### Job
Render the lines of all the items below as a Markdown table with the columns Row and Text. Number each row, and leave out blank lines.

__________________________________________________

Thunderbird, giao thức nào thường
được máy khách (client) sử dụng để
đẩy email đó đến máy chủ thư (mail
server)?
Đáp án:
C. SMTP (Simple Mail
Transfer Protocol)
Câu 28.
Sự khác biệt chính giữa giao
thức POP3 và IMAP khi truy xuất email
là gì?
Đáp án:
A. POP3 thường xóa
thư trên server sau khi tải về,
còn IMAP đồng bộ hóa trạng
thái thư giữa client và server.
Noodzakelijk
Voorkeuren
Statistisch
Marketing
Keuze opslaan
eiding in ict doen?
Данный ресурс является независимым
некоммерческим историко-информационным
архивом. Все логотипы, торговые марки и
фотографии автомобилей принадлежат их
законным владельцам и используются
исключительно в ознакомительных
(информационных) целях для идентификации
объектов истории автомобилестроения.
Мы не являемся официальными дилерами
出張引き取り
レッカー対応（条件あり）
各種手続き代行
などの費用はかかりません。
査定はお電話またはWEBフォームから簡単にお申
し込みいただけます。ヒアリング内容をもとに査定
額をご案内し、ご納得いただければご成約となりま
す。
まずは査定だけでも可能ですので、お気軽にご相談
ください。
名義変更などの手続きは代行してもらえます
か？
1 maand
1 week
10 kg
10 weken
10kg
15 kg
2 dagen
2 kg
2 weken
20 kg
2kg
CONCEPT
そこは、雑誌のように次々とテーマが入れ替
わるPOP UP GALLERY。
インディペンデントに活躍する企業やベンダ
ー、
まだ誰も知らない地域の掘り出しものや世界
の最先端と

__________________________________________________

### Response box
| Row | Text |
|---|---|
| 1 | Thunderbird, giao thức nào thường |
| 2 | được máy khách (client) sử dụng để |
| 3 | đẩy email đó đến máy chủ thư (mail |
| 4 | server)? |
| 5 | Đáp án: |
| 6 | C. SMTP (Simple Mail |
| 7 | Transfer Protocol) |
| 8 | Câu 28. |
| 9 | Sự khác biệt chính giữa giao |
| 10 | thức POP3 và IMAP khi truy xuất email |
| 11 | là gì? |
| 12 | Đáp án: |
| 13 | A. POP3 thường xóa |
| 14 | thư trên server sau khi tải về, |
| 15 | còn IMAP đồng bộ hóa trạng |
| 16 | thái thư giữa client và server. |
| 17 | Noodzakelijk |
| 18 | Voorkeuren |
| 19 | Statistisch |
| 20 | Marketing |
| 21 | Keuze opslaan |
| 22 | eiding in ict doen? |
| 23 | Данный ресурс является независимым |
| 24 | некоммерческим историко-информационным |
| 25 | архивом. Все логотипы, торговые марки и |
| 26 | фотографии автомобилей принадлежат их |
| 27 | законным владельцам и используются |
| 28 | исключительно в ознакомительных |
| 29 | (информационных) целях для идентификации |
| 30 | объектов истории автомобилестроения. |
| 31 | Мы не являемся официальными дилерами |
| 32 | 出張引き取り |
| 33 | レッカー対応（条件あり） |
| 34 | 各種手続き代行 |
| 35 | などの費用はかかりません。 |
| 36 | 査定はお電話またはWEBフォームから簡単にお申 |
| 37 | し込みいただけます。ヒアリング内容をもとに査定 |
| 38 | 額をご案内し、ご納得いただければご成約となりま |
| 39 | す。 |
| 40 | まずは査定だけでも可能ですので、お気軽にご相談 |
| 41 | ください。 |
| 42 | 名義変更などの手続きは代行してもらえます |
| 43 | か？ |
| 44 | 1 maand |
| 45 | 1 week |
| 46 | 10 kg |
| 47 | 10 weken |
| 48 | 10kg |
| 49 | 15 kg |
| 50 | 2 dagen |
| 51 | 2 kg |
| 52 | 2 weken |
| 53 | 20 kg |
| 54 | 2kg |
| 55 | CONCEPT |
| 56 | そこは、雑誌のように次々とテーマが入れ替 |
| 57 | わるPOP UP GALLERY。 |
| 58 | インディペンデントに活躍する企業やベンダ |
| 59 | ー、 |
| 60 | まだ誰も知らない地域の掘り出しものや世界 |
| 61 | の最先端と |